‘Where are you??’ friends eagerly enquired after I posted pictures of Gouqi on my Wechat* Moments (see below). Pristine beaches, the sky and sea dressed in shades of blue to rival the Mediterranean. Surely this was not China, or anywhere near Shanghai where murky brown waters permanently surround the coast, often smothered by the persistence of the grey haze of polluted air. The closest beach to Hangzhou is in Ningbo, one hour South by bullet train, but reports from those who’ve seen it are far from glowing: turbid waters; grimy, dirty beaches – not exactly the kind of place to while away a lazy afternoon..
(*For those not in China and therefore unfamiliar with Wechat … it is the Chinese version of WhatsApp, only a little more versatile and much easier to use than Facebook in China. No need for a VPN to let friends and family know your whereabouts….)
I was on a trip to an ‘abandoned island’, or so the blurb on Travelers Society’s website led me to believe, somewhere to the east of Shanghai. We were heading for the Shengsi Islands, a scenic area, consisting of hundreds of islands outlying the Hangzhou Bay and boasting multiple quality beaches, rocks, and cliffs.
It was definitely an island, only to be reached after a four hour boat trip from Shanghai’s port, but abandoned was best taken with a pinch of salt. As we were making the most of one of China’s few extended ‘holidays’ at the beginning of May (a three-day weekend courtesy of Labour Day on 1st May), long lines of Chinese tourists besieged the ticket booths… We were not the only ones visiting this gem.
Far from abandoned, Gouqi island clearly was very much alive with people whose livelihood depended on the sea. Endless lengths of fishing nets trailed along the narrow coastal road, its verges littered with skeletons of perished fishing boats and other discarded paraphernalia. Whilst thoughtless drivers careered around sharp bends, women and men – too old to be out on the sea – braved the unrelenting sun to mend the nets, ready to be set out into the sea at night for the morning’s haul. Suspended from polystyrene buoys, the nets crisscrossed large squares in the coastal waters and, come early morning, smaller fishing boats took to the sea to pull in the catch.
On Gouqi, seafood is the staple diet and the giant mussel a speciality. Whilst fresh fish is eaten in abundance, the rest is dried in the sun on huge racks along the quayside. Even the local snacks are fish-based: anyone for battered and deep-fried fish backbones??? I tried them – well, only one – after a shopkeeper insisted on handing some to us. Too crunchy for my liking and not sure about the nutritional value, I discreetly let them slide into a dustbin, out of sight.

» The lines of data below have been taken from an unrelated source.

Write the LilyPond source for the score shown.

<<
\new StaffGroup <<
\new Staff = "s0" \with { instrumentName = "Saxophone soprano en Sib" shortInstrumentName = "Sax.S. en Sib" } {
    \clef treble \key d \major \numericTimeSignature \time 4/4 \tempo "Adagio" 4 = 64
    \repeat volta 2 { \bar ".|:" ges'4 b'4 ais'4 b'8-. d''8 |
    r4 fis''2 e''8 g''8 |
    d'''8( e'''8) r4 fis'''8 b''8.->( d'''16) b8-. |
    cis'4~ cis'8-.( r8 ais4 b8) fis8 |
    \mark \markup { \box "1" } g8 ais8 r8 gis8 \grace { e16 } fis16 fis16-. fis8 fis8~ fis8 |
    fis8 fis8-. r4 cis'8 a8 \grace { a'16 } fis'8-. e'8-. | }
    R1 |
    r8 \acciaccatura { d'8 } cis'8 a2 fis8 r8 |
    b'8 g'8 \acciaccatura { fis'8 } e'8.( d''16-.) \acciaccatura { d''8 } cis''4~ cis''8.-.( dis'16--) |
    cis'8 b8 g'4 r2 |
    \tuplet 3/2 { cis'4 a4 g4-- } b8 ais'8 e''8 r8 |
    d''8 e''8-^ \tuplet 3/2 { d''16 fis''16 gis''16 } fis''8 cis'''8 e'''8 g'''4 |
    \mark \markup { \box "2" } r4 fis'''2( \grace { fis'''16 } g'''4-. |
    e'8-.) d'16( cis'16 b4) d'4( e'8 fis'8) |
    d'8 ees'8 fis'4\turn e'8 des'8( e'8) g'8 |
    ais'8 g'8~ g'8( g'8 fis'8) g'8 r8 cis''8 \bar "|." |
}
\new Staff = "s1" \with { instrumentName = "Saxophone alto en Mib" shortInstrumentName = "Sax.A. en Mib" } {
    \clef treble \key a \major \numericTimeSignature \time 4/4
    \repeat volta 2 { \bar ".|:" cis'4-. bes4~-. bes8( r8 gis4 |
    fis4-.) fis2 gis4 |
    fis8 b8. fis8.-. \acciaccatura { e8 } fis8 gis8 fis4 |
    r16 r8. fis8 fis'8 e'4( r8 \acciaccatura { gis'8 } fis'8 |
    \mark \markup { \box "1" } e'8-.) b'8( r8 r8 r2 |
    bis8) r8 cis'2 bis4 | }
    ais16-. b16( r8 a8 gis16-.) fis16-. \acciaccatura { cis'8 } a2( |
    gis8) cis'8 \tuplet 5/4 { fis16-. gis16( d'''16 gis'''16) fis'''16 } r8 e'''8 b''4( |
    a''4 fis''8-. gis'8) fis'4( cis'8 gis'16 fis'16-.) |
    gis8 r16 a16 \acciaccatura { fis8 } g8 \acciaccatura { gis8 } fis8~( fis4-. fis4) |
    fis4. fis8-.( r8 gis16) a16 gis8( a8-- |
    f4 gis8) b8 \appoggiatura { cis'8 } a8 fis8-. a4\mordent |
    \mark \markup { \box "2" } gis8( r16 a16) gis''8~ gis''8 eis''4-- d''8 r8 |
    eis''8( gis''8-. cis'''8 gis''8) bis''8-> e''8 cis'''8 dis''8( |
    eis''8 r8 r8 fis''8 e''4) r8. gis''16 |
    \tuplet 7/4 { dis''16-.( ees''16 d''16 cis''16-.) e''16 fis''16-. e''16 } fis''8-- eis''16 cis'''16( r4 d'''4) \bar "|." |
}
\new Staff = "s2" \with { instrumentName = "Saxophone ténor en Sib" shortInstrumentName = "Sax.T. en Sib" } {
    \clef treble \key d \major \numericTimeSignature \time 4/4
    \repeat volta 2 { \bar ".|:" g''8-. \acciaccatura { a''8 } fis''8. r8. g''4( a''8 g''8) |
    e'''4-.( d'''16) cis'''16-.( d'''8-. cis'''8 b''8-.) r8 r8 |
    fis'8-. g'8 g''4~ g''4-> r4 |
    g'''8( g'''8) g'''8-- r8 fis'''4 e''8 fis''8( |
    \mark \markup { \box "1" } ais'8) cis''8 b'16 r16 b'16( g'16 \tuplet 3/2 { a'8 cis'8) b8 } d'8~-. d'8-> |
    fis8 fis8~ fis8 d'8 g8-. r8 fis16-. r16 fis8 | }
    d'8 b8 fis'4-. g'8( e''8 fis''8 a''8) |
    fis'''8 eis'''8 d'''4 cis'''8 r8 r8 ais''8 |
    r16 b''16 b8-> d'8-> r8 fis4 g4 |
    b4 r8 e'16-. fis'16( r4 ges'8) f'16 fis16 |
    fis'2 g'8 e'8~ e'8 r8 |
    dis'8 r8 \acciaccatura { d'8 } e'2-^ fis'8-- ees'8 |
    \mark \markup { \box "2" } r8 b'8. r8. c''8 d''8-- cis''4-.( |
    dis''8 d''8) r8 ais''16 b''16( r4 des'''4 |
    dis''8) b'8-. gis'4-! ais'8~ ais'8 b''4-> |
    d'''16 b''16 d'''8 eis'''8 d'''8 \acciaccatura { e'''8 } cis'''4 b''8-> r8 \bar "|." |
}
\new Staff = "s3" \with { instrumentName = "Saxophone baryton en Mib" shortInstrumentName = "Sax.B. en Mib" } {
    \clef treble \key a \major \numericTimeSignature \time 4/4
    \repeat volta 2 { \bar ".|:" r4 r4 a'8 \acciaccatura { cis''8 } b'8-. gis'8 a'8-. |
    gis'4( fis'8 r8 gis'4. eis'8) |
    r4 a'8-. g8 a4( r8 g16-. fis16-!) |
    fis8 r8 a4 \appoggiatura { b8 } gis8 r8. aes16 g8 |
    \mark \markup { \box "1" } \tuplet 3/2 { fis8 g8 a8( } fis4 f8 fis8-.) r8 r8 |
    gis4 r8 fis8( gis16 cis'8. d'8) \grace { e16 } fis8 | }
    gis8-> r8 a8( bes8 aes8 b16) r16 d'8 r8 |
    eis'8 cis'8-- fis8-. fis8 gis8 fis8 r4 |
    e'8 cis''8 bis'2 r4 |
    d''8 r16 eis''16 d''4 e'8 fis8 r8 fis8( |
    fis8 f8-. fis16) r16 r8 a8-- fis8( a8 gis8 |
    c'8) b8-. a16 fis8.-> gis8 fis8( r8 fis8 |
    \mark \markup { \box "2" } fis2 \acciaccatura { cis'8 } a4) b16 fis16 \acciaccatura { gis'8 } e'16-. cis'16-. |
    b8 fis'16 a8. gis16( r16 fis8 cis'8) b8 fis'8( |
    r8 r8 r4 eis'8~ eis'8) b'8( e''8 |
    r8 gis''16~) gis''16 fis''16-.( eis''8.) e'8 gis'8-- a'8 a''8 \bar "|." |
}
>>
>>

We did eventually find the ‘abandoned’ part of the trip on the neighbouring island Shengshan: Houtouwan, a small fishing village nestled in the lap of the rugged hills with the sea at its feet. Only established in the 1950s, but hemmed in on all sides and with no room for expansion, the village soon outgrew its inhabitants as the fishing industry expanded rapidly in the 1990s. The now wealthier villagers left in droves and the village was eventually relocated in 2002 to a more desirable and accessible area, leaving the original village to the forces of nature. The village history at the entrance of the ‘tourist attraction’ did not chronicle how it became a magnet for visitors, but as vines and ivy invaded the deserted, crumbling stone walls and steps, and creepers weaved through doors and windows, the village became like a ghost town, eerie and spooky, coming alive with the change of the seasons and the whims of the weather. We were there in the midst of spring, on a warm, sunny morning, the greenery not yet fully showing its lushest.
And of course, no island and beach visit would be complete without spending some time enjoying the sun, the sand and the water… I dipped in a toe.. but left the swimming to a few braver souls as I certainly did not fancy the goosebumps that would follow complete immersion. Instead I joined in with beach volleyball, mainly watching the ball go by rather than being any use on the court, although surprisingly some of my serves ended up going over the net!!! As our night time beach party was gatecrashed by the locals and other Chinese tourists, we beat our retreat and spent the rest of the evening playing 15 man (and woman..) UNO at the hotel…
In the early evening we hiked up to the highest peak of the island, near an ancient Buddhist temple, to watch the sun cast its dying, warming glow over the cliffs and the sea.
And in the early morning, we rose before the break of dawn. Wrapped up warmly for the chill, we made our way to the other end of the island to take some spectacular shots of the sun soaring above the East China Sea… It’s amazing what cameras can do!!